If a planned community manages to meet the necessary criteria, the community leadership may restrict political signage, provided the restrictions are implemented fairly and evenly.

Since freedom of speech is a fundamental right, any restrictions are subject to the “strict scrutiny” test of constitutionality. The restrictions must (1) be for a compelling, important interest and (2) advance that interest in the least restrictive way.

Also, any restriction on political speech must be content neutral, meaning the restriction must be for some reason other than “we just don’t like that candidate.”

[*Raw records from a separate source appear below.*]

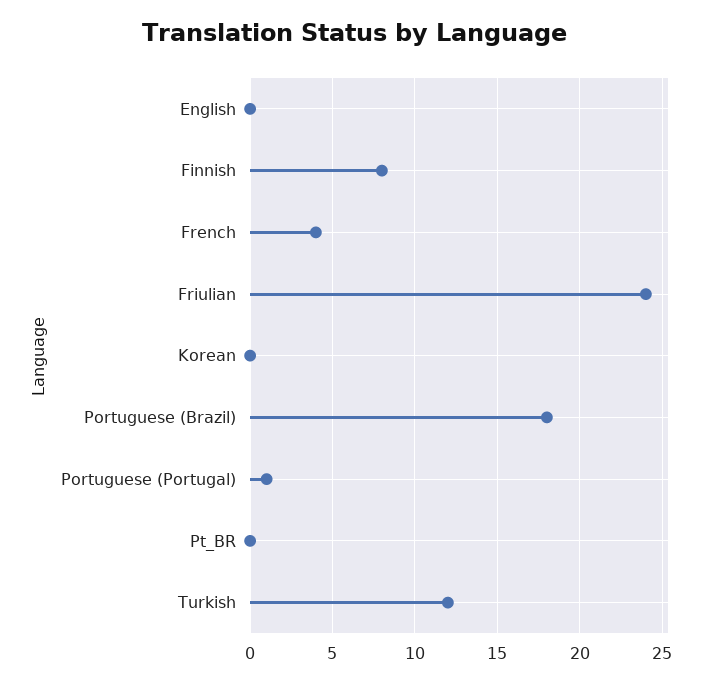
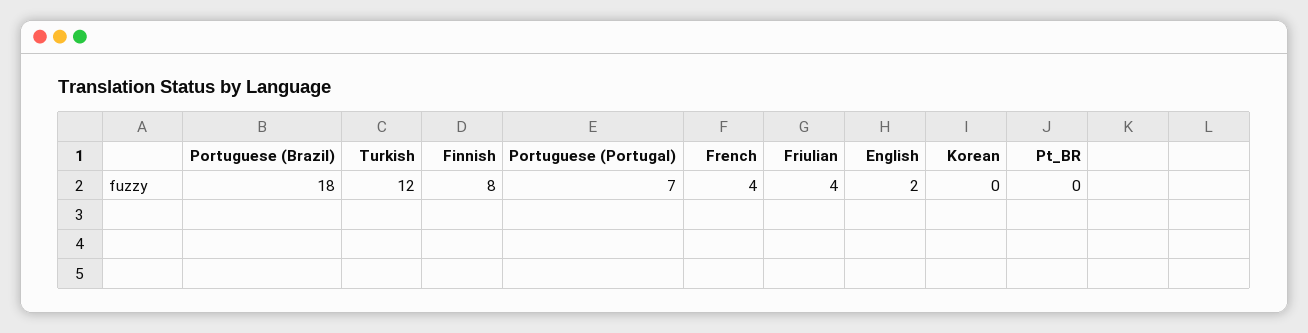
  {
-   "English": 0,
+   "English": 2,
    "Finnish": 8,
    "French": 4,
-   "Friulian": 24,
+   "Friulian": 4,
    "Korean": 0,
    "Portuguese (Brazil)": 18,
-   "Portuguese (Portugal)": 1,
+   "Portuguese (Portugal)": 7,
    "Pt_BR": 0,
    "Turkish": 12
  }

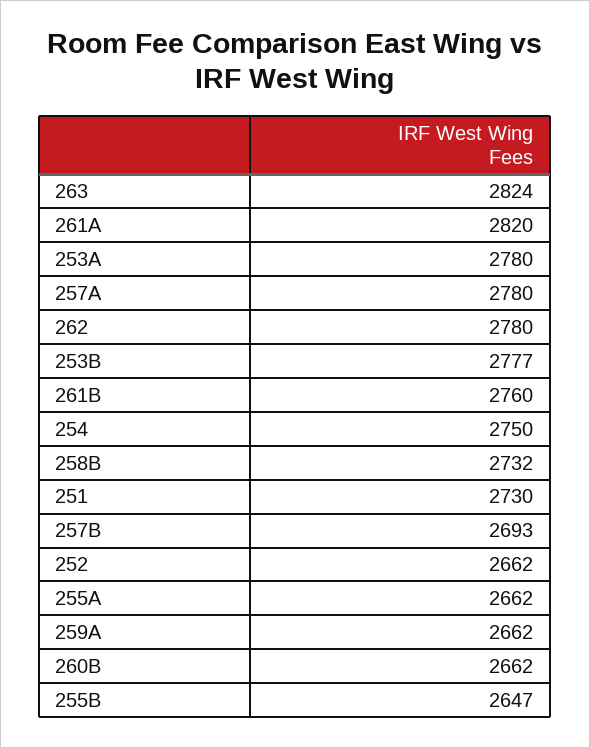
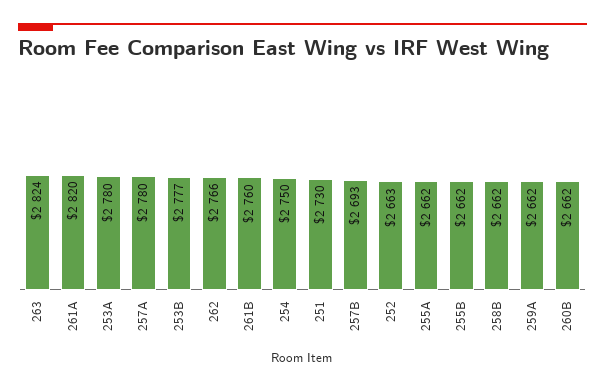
  {
    "263": 2824,
    "261A": 2820,
    "253A": 2780,
    "257A": 2780,
-   "262": 2780,
+   "262": 2766,
    "253B": 2777,
    "261B": 2760,
    "254": 2750,
-   "258B": 2732,
+   "258B": 2662,
    "251": 2730,
    "257B": 2693,
-   "252": 2662,
+   "252": 2663,
    "255A": 2662,
    "259A": 2662,
    "260B": 2662,
-   "255B": 2647
+   "255B": 2662
  }

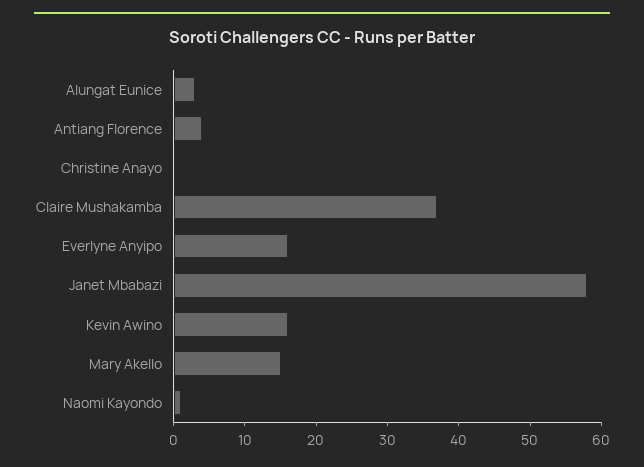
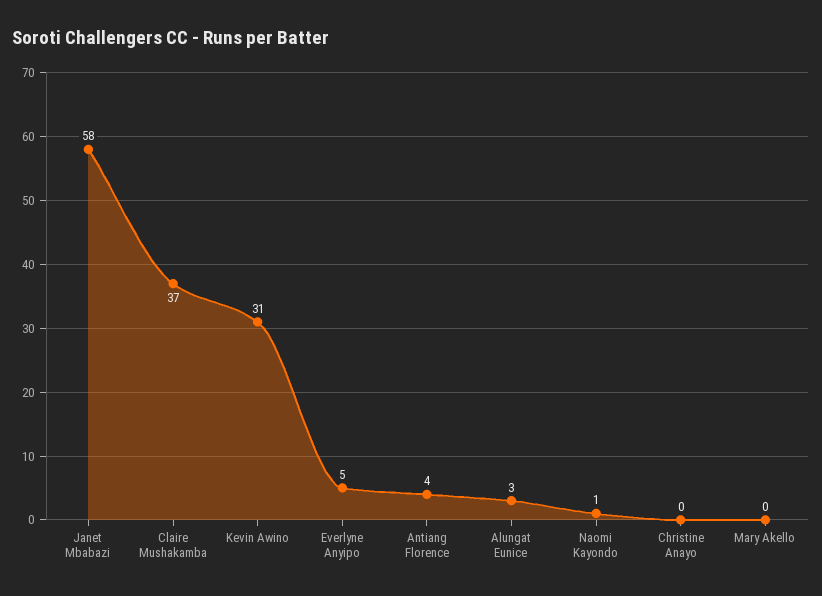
  {
    "Alungat Eunice": 3,
    "Antiang Florence": 4,
    "Christine Anayo": 0,
    "Claire Mushakamba": 37,
-   "Everlyne Anyipo": 15,
+   "Everlyne Anyipo": 5,
    "Janet Mbabazi": 58,
-   "Kevin Awino": 15,
+   "Kevin Awino": 31,
-   "Mary Akello": 15,
+   "Mary Akello": 0,
    "Naomi Kayondo": 1
  }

There are a number of compelling interests that would pass constitutional muster, with the most important being traveler safety. An HOA would likely be within the law to implement any of the following restrictions:

  • Keeping signs away from the edge of the road
  • Regulating the size and dimensions of signs
  • Prohibiting signs from obstructing the view of motorists, pedestrians, and cyclists
  • Disallowing any signs that have blinking lights, mimic traffic signals, or could cause confusion for motorists.

Assuming it implements content-neutral restrictions for legitimate safety reasons like those described above, the HOA should be in the clear from a constitutional standpoint.

Furthermore, if the community serves as a polling location, the HOA could prohibit political signage within a certain radius of the polling place.

On the other hand, any political signage regulations that single out a certain political party, restrict certain candidates, or prohibit political speech altogether may be an unconstitutional restraint on the freedom of speech – and should be discussed with the HOA board as soon as possible.

If that doesn’t work, it may be time to consult an attorney.

What happens November 9?

For one thing, we’ll have elected a new president – so anything is possible, really.

When it comes to political yard signs, however, residents will likely be required to remove the signage as quickly as possible, often within a few days.

For HOAs and municipalities, lingering and stale political signs are an unsightly and unnecessary distraction. Residents should be prepared to remove their political signs swiftly after the election, or pesky fines could follow.


Note: The views and opinions expressed in this article are those of the author and do not necessarily reflect the opinion or position of Zillow.

Stephanie Reid obtained her J.D. from Regent University School of Law and her Bachelor of Arts degree from Florida State University. After two years in private practice, Stephanie opened her own law firm, Stephanie Reid Law. Her practice offers innovative web-based legal services for estate planning, family law and business clients. Stephanie also writes for AvvoStories.